The ship announced that the cargo
hatches were closed and sealed. Larry realized he needed to be cool
and distant. He knew he couldn’t focus on parts of the problem. If
he thought about the gun, or Whiting, or General Johnson, or his
costs, he would miss something important.
Larry said, “There isn’t a word
for your kind of movement. Just use the word ‘move’”. He had
almost had his fill of the entire situation. He glanced over at
Whiting still holding a gun, and exploded, “Just say, as fast as
your stinking, clammy pods can move!” He felt the gun like a cargo
manipulator clenching his chest, making it difficult to breathe.

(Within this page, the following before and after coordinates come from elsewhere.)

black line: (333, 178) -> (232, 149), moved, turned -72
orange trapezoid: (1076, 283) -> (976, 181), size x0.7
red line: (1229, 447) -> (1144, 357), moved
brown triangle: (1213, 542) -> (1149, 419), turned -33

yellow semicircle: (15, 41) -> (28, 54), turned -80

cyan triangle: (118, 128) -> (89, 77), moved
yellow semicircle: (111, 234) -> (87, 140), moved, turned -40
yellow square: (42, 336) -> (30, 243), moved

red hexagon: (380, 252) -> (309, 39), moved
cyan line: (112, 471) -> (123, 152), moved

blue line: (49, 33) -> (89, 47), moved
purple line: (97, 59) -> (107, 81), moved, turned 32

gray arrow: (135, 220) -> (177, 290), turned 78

The cargo bay announced that the fuel
fillers where disengaged.
The intercom buzzed again, and Mo
asked, “Are we ready to fly? Do we show green on all systems? What
about the port side ion pump? Is the sensor still broken?”
Larry was sure this was on their “to
be fixed” list. He should check the list. But Whiting was in an
all-engines hurry.
Larry switched on the visual monitor
for the port-side ion transfer system. He could see that the system
was intact. In fact, with a close-up, Larry could see the “fix”
tag they had put on the overpressure sensor. Several things around
the ship were tagged for repair. This was a known problem, with a
known solution.
“Override it,” Larry barked.
“Let’s go.”
“Is this prudent? Is this wise? Can
system failure breach hull integrity, leading to a loss of life
support?” This was a direct quote from the fuel transfer system
maintenance manual. Mo, obviously distraught, continued to read,
“Does the controller weigh seventy-two kilos and requires six
standard number four fasteners?”
“You’re rambling. Override the
sensor; we’re leaving this star,” Larry said. He tried to project
cool professionalism. He needed to get this flight back on course,
and treat this launch like every other launch.
They started the pre-hookup call and
response. They worked through the list. Each step was taken, each
check made, each system verified. The words were spoken and they were
the right words in the right order. They followed the book, and found
it comforting and satisfying. It reduced the out-of-control feeling
which Whiting had created. It put them back into the world they knew
and trusted. Larry knew that had to stay distant from the problem,
look over the whole situation to find a way out; if he focused on the
gun, he could still be dead if he forgot to check the fuel.